__SUPPLIED PASSAGE__.
----

If there’s one thing you can say about Absolute Carnage, Marvel’s big symbiote-fueled crossover, it’s that it never gets boring. Each issue of the story is stuffed with event after event, shock after shock, to the point where it can be a little bit overwhelming. Absolute Carnage #5 is certainly no exception.

The issue begins with a brief flashback to the first meeting between Eddie Brock and Cletus Kasady, then switches to a major confrontation between Cletus and Eddie, each enrobed in the power of many many symbiotes. Eddie’s allies are joined by an even more eclectic group of heroes, presumably culled from the various spinoff mini-series that has been running alongside this crossover. Eventually, Eddie is forced to make an impossible choice to save his son Dylan, who is clearly more than he seems.

Writer Donny Cates has had to keep several plates spinning to keep this story moving, and it’s here in this issue that a few of those different story threads begin to pay off. Cates is wise to make the emotional heart of the story, the relationship between Eddie and Dylan, and this issue takes a significant turn because of that relationship.

----

__SOURCE MATERIAL__.
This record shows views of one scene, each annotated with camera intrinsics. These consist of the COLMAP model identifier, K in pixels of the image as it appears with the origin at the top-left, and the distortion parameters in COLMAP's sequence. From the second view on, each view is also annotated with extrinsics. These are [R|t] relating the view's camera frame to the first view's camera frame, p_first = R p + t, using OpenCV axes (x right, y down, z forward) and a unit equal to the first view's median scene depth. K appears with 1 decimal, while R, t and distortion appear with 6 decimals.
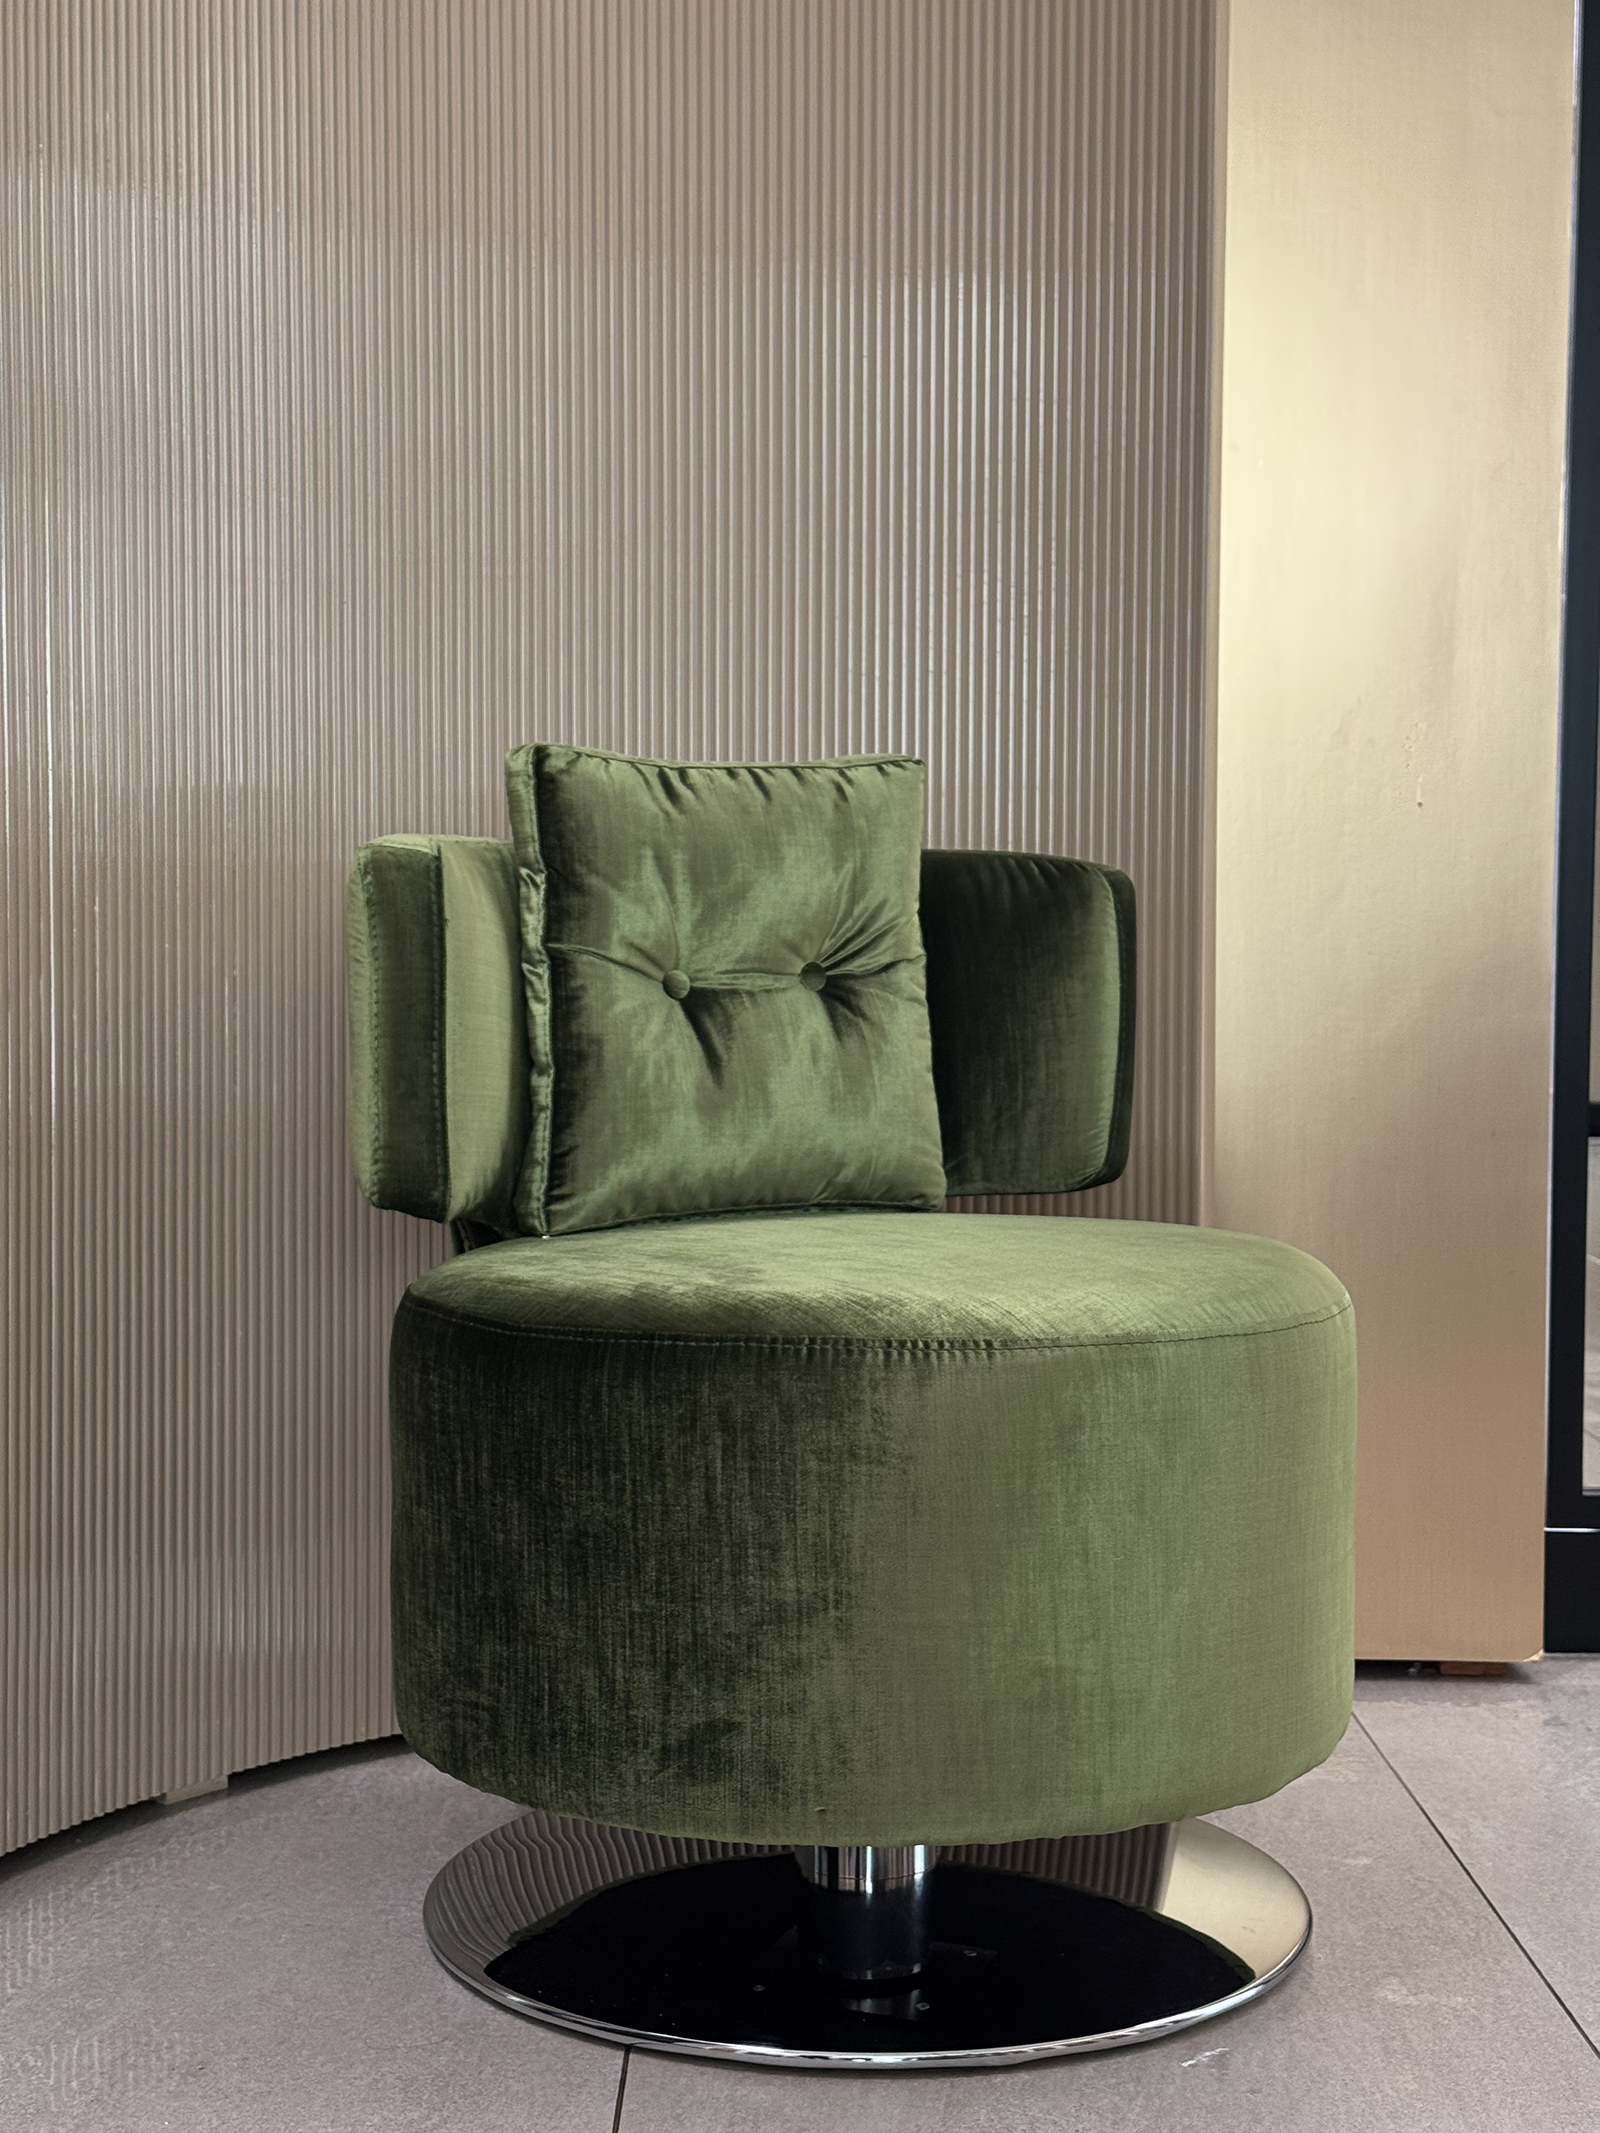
lens RADIAL K [[2933.2, 0, 761.0], [0, 2933.2, 1067.2], [0, 0, 1]] dist [0.142694, -0.008773]
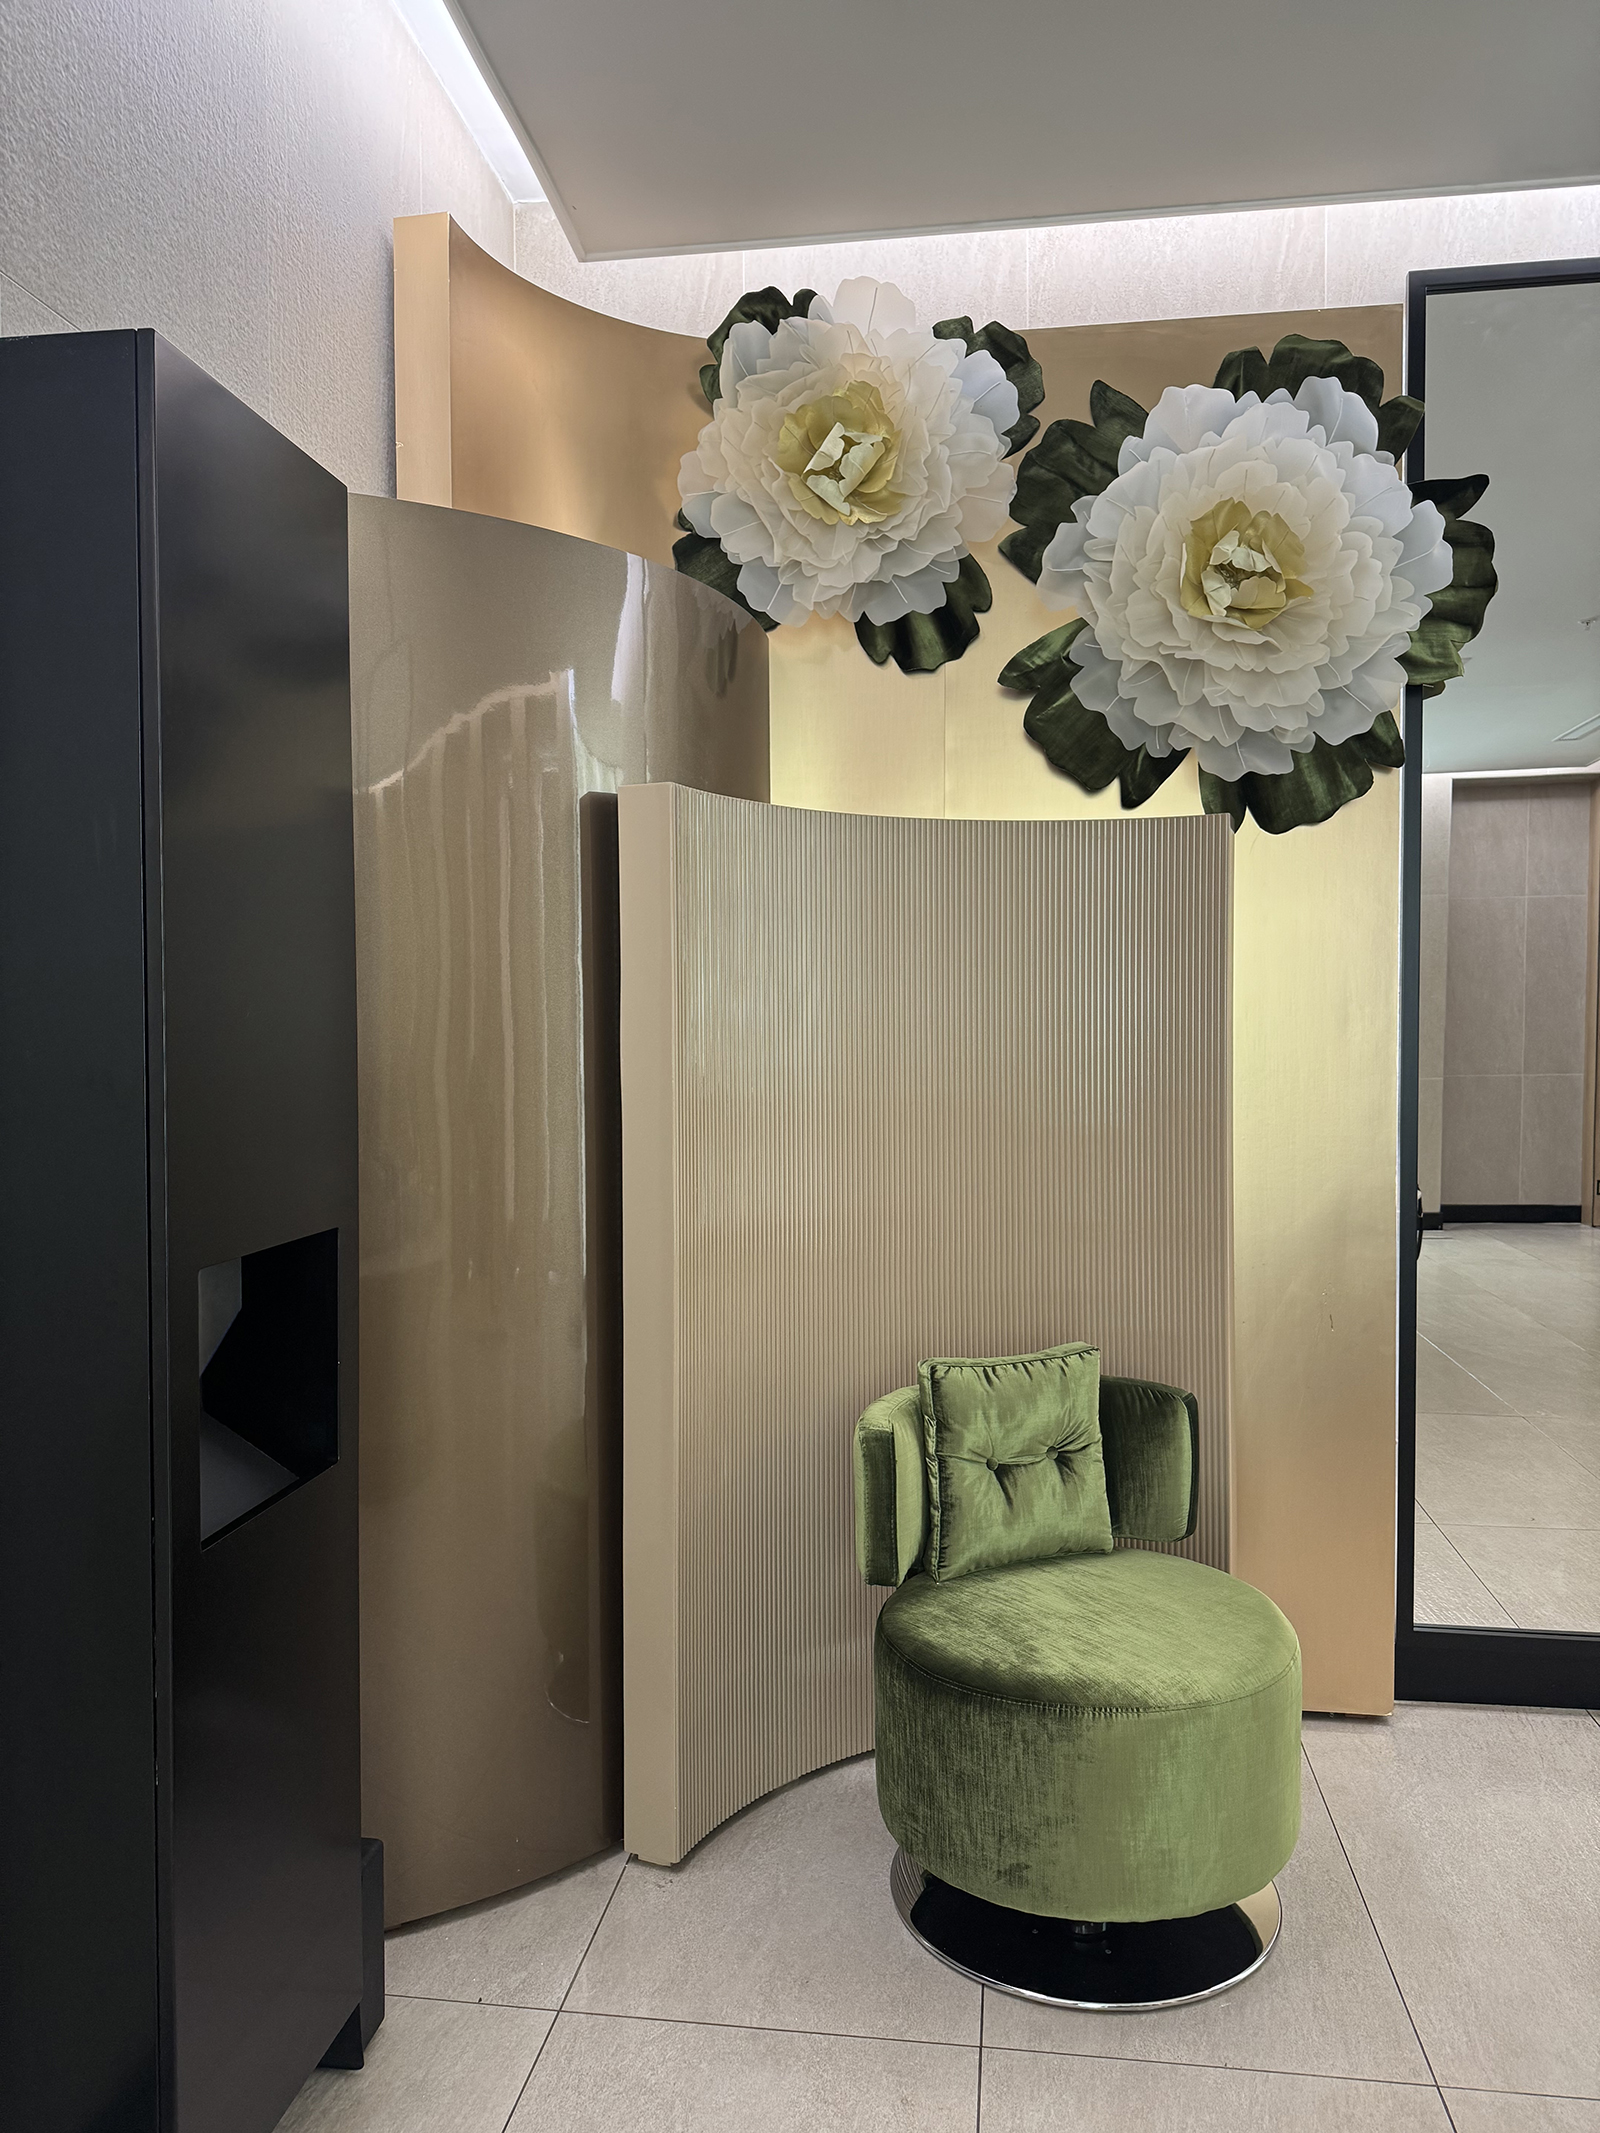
lens RADIAL K [[1481.9, 0, 795.2], [0, 1481.9, 1071.7], [0, 0, 1]] dist [0.080367, -0.102110]
pose [[0.990989, -0.006941, -0.133766, -0.023984], [0.005624, 0.999932, -0.010221, -0.331649], [0.133828, 0.009377, 0.990960, -0.184561]]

----

__DIRECTIONS__.
A. According to the Absolute Carnage review, who writes the series?
B. Using the Absolute Carnage review, mark each statement yes or no and quote the words of the review that decide it: (i) The issue opens with a flashback to the first meeting between Eddie Brock and Cletus Kasady. (ii) The reviewer finds the story boring in places. (iii) Dylan is Eddie's brother.
C. Go on with the Absolute Carnage review from its last sentence.

__EXERCISE RESPONSES__.
A. Donny Cates.

B.
(i) Yes: "The issue begins with a brief flashback to the first meeting between Eddie Brock and Cletus Kasady"
(ii) No: "it never gets boring"
(iii) No: "his son Dylan"

C.
The art for the crossover, primarily by penciler Ryan Stegman and inkers JP Mayer and Jay Leisten, continues to be strong. Stegman clearly has a blast drawing all the different varieties of symbiote mayhem, and it shows in the art. The flashback at the very beginning is drawn by symbiote veterans Mark Bagley and John Dell, and their work evokes precisely the period in Spider-Man comics that it’s meant to. The coloring by Frank Martin unites the two very different art styles, and VC’s Clayton Cowles’ lettering makes the most of the various different symbiotes and other speech styles that he has to render.

Absolute Carnage has been one of Marvel’s most entertaining crossovers to date. Still, all of the various climaxes and reveals and emotional turns are beginning to get exhausting, to the point where the story has no time for falling action, and leaves various threads left dangling to be resolved in the main Venom title. It’s been a good event, but it feels unfinished, and ends extremely abruptly.